Boekhandel Dominican, Maastricht, Netherlands
Photos from their website https://www.libris.nl/dominicanen
In Maastricht, Netherlands, you can visit another even older church-turned-bookstore. Boekhandel Dominican is housed in a gothic monastery church built in 1294. After the “ecclesiastical function ended” in 1796, it was used as stables, bike storage, exhibition and party hall. In 2006 it found new life as part of Selexyz and Polare book chain stores, which unfortunately went bankrupt. Finally, in 2014 it was resurrected as the independent bookstore Boekhandel Dominican—hallelujah! This awe-inspiring bookstore sells new and used books (including English, French, Spanish, German, and Italian). It has a music section and even a coffee shop. The Dominican, which draws about 700,000 visitors a year, also hold special events such as readings, workshops, musical entertainment, etc.

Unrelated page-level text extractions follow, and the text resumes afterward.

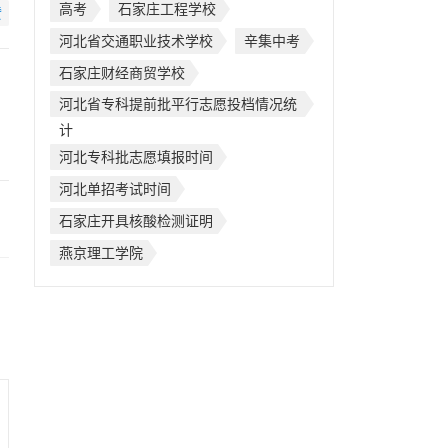
高考
石家庄工程学校
赞
河北省交通职业技术学校
辛集中考
石家庄财经商贸学校
河北省专科提前批平行志愿投档情况统
计
河北专科批志愿填报时间
河北单招考试时间
石家庄开具核酸检测证明
燕京理工学院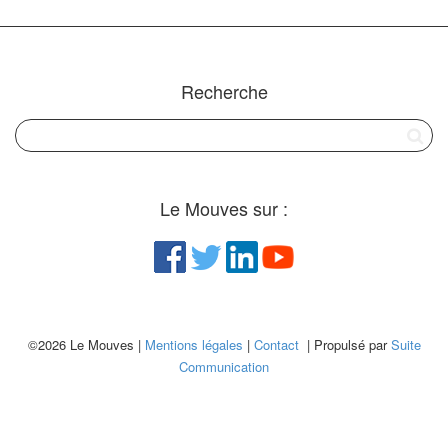
Recherche
Le Mouves sur :
©2026 Le Mouves |
Mentions légales
|
Contact
| Propulsé par
Suite
Communication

Livraria Lello, Porto, Portugal
Photos from their website https://www.livrarialello.pt/en/a-livraria-lello/ |
Although this majestic bookstore looks like it might have been a church at one time, it was actually built with the intention of selling books right from the beginning. Brothers José and Anthony Lello commissioned construction of the neo-gothic and Art Nouveau building which opened in 1906 in Porto, Portugal, a city known for its port wine. The famous grand staircase and spectacular 26 x 11-foot stained glass ceiling exude pure elegance. It is such a large attraction that you must purchase an entrance ticket around the corner for a nominal 4€ fee which can be applied as a discount towards a book purchase. Sometimes there are lines waiting to get inside and it is often packed with people once you enter, but according to most of the comments on TripAdvisor, it’s worth the wait and crowds.